Let $f$ be a real function of a real variable and $x_0 \in \mathbb{R}$. If $f$ is differentiable in a neighborhood $I$ of $x_0$, $f'(x_0) = 0$ and $f'(x_0) > 0$ for all $x \in I \setminus \{x_0\}$, then $x_0$ is an inflection point.
Is this statement true? Reading this question: Prove that $f$ has an inflection point at zero if $f$ is a function that satisfies a given set of hypotheses, I think my statement is false, but I cannot give a counterexample.
Can anyone help me out?
EDIT. (Thanks to @Zestylemonzi's comment) My definition of inflection point is as follows:
$x_0$ is an inflection point if $f$ is differentiable at $x_0$ and there exists a neighborhood $J$ of $x_0$ such that the function $d(x) = f(x) − f(x_0) − f'(x_0) (x − x_0)$ has the same sign as $x−x_0$ for all $x \in J \setminus \{ x_0 \}$, or $d(x) = f(x) − f(x_0) − f'(x_0) (x − x_0)$ and $x−x_0$ have opposite signs for all $x \in J \setminus \{ x_0 \}$
I think that according to this definition my statement is true. I am aware of another possible definition of inflection point:
$x_0$ is an inflection point if $f$ is differentiable at $x_0$ and there exists $\delta > 0$ such that $f$ is convex (respectively, concave) for $x \in (x_0 - \delta, x_0)$ and concave (respectively, convex) for $x \in (x_0, x_0 + \delta)$.
Is my statement true according to the second definition?
Let's look at the question with the second definition; we will give an example of an $f$ for which the statement does not hold.
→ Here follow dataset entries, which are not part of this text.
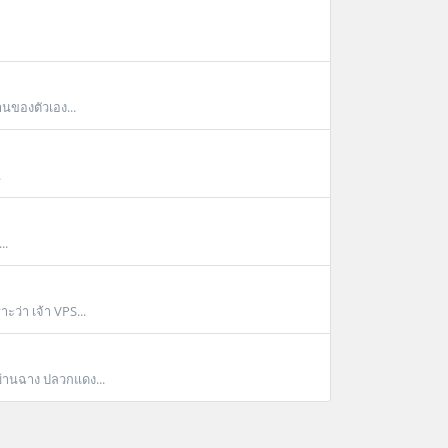
นของตัวเอง...
.
..
ะว่า เจ้า VPS...
บ้านฉาง ปลวกแดง...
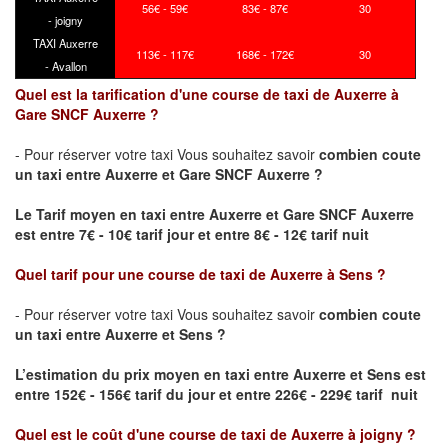
56€ - 59€
83€ - 87€
30
- joigny
TAXI Auxerre
113€ - 117€
168€ - 172€
30
- Avallon
Quel est la tarification d'une course de taxi de Auxerre à
Gare SNCF Auxerre ?
- Pour réserver votre taxi Vous souhaitez savoir
combien coute
un taxi
entre Auxerre et Gare SNCF Auxerre ?
Le Tarif moyen en taxi entre Auxerre et Gare SNCF Auxerre
est entre 7€ - 10€ tarif jour et entre 8€ - 12€ tarif nuit
Quel tarif pour une course de taxi de
Auxerre à Sens
?
- Pour réserver votre taxi Vous souhaitez savoir
combien coute
un taxi entre Auxerre et Sens ?
L’estimation du prix moyen en taxi entre Auxerre et Sens
est
entre 152€ - 156€ tarif du jour et entre 226€ - 229€ tarif nuit
Quel est le coût d'une course de taxi de
Auxerre à joigny
?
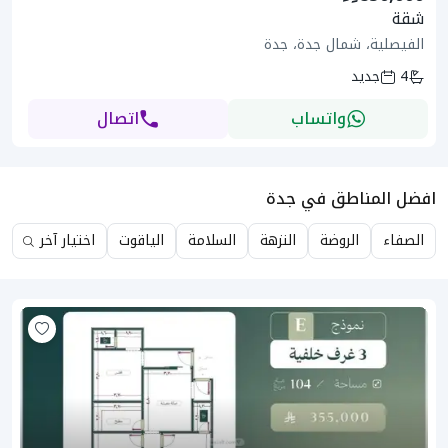
شقة
الفيصلية، شمال جدة، جدة
4
جديد
واتساب
اتصال
افضل المناطق في جدة
الصفاء
الروضة
النزهة
السلامة
الياقوت
اختيار آخر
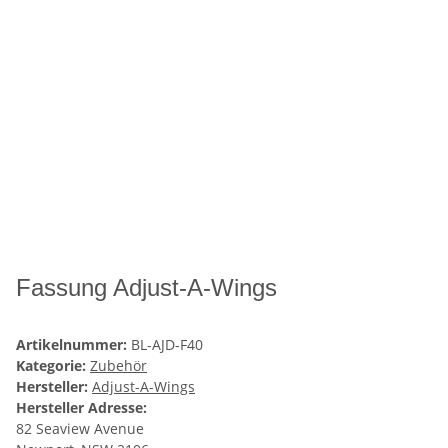
Fassung Adjust-A-Wings
Artikelnummer:
BL-AJD-F40
Kategorie:
Zubehör
Hersteller:
Adjust-A-Wings
Hersteller Adresse:
82 Seaview Avenue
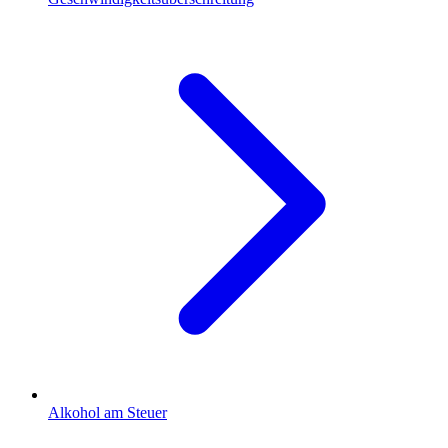
Alkohol am Steuer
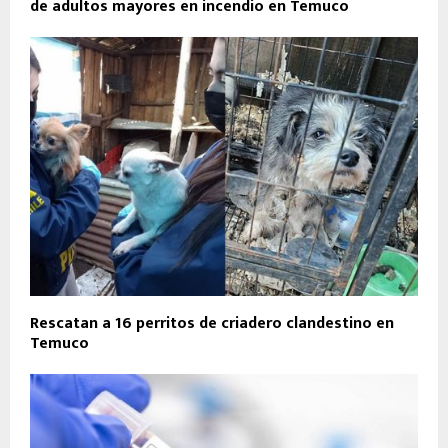
de adultos mayores en incendio en Temuco
Rescatan a 16 perritos de criadero clandestino en
Temuco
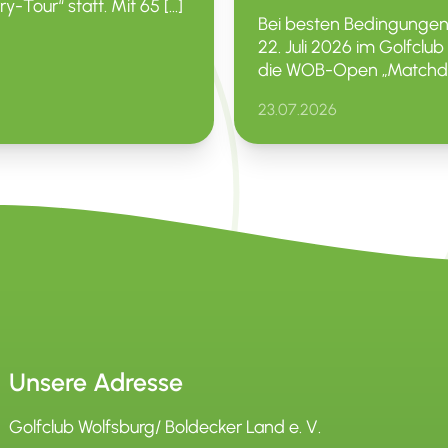
ry-Tour“ statt. Mit 65 […]
Bei besten Bedin­gunge
22. Juli 2026 im Golfclu
die WOB-Open „Matchday
23.07.2026
Unsere Adresse
Golfclub Wolfsburg/ Boldecker Land e. V.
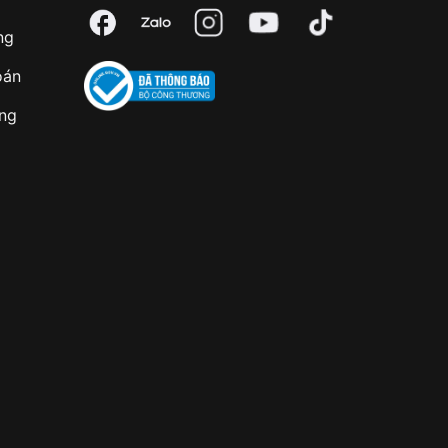
ng
oán
àng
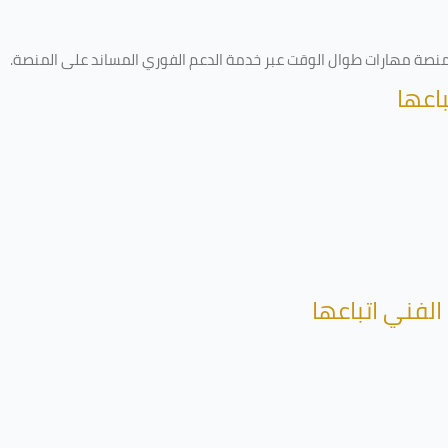
ى منصة مهارات طوال الوقت عبر خدمة الدعم الفوري المساند على المنصة
.
اعها
الفني اتباعها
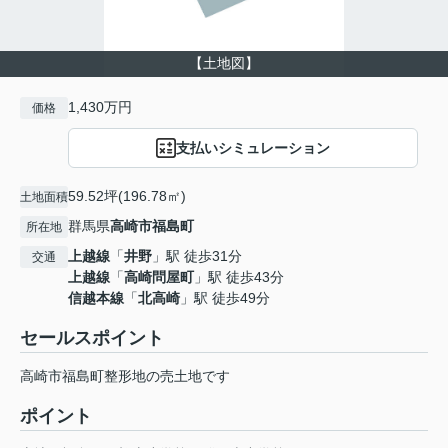
【土地図】
1,430万円
価格
支払いシミュレーション
59.52坪(196.78㎡)
土地面積
群馬県
高崎市
福島町
所在地
上越線
「
井野
」駅 徒歩31分
交通
上越線
「
高崎問屋町
」駅 徒歩43分
信越本線
「
北高崎
」駅 徒歩49分
セールスポイント
高崎市福島町整形地の売土地です
ポイント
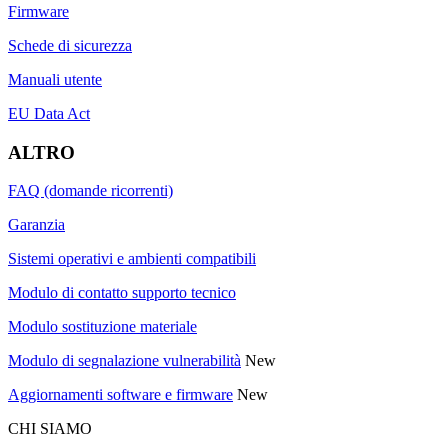
Firmware
Schede di sicurezza
Manuali utente
EU Data Act
ALTRO
FAQ (domande ricorrenti)
Garanzia
Sistemi operativi e ambienti compatibili
Modulo di contatto supporto tecnico
Modulo sostituzione materiale
Modulo di segnalazione vulnerabilità
New
Aggiornamenti software e firmware
New
CHI SIAMO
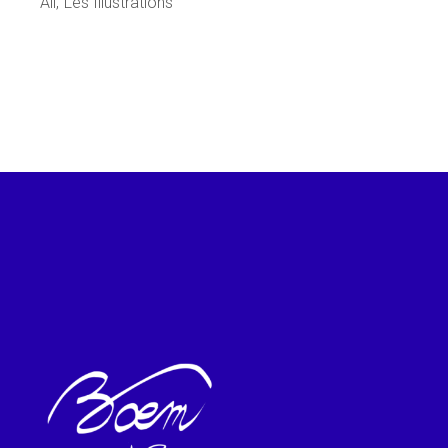
All
Les Illustrations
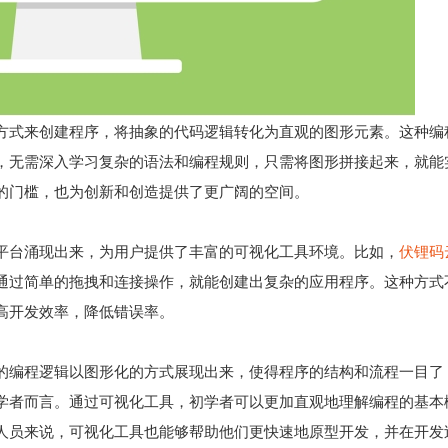
方式来创建程序，将抽象的代码逻辑转化为直观的图形元素。这种编
，无需深入学习复杂的语法和编程规则，只需将图形拼接起来，就能
的门槛，也为创新和创造提供了更广阔的空间。
平台涌现出来，为用户提供了丰富的可视化工具环境。比如，
伏锂码
通过简单的拖拽和连接操作，就能创建出复杂的应用程序。这种方式
高开发效率，降低错误率。
的编程逻辑以图形化的方式展现出来，使得程序的结构和流程一目了
学者而言。通过可视化工具，初学者可以更加直观地理解编程的基本
人员来说，可视化工具也能够帮助他们更快速地原型开发，并在开发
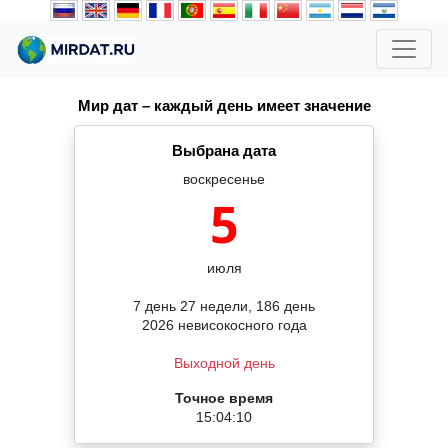
Мир дат – каждый день имеет значение
Выбрана дата
воскресенье
5
июля
7 день 27 недели, 186 день
2026 невисокосного года
Выходной день
Точное время
15:04:10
For that, we will use a well-known lemma on the characterization of convex functions when differentiability is assumed.
By the lemma, it suffices to find an $f$ as in the question that, in addition, is such that $f'$ is never monotone near $x_0$.
In what follows we assume without loss of generality that $x_0=0$. One example is to take $f$ to be an antiderivative for $h:\mathbb{R}\longrightarrow\mathbb{R}$, given by
$$h(x)=x^2\cdot \exp\left({\sin\left(\frac1x\right)}\right),$$
where of course $h(0)=0$. Observe that $h>0$ when $x\neq 0$. Moreover, $h$ is continuous, so it is Riemann-integrable and its antiderivative is differentiable.
Finally, $h$ itself is differentiable on $\mathbb{R}\setminus\{0\}$ with
$$h'(x)=\left( 2x-\cos\left(\frac1x\right)\right)\cdot {\underbrace{\exp\left(\sin\left(\frac1x \right)\right)}_{>0}}\,\,\,,$$
so one need only check that $2x-\cos\left(\frac1x\right)$ changes sign infinitely often near $x=0$.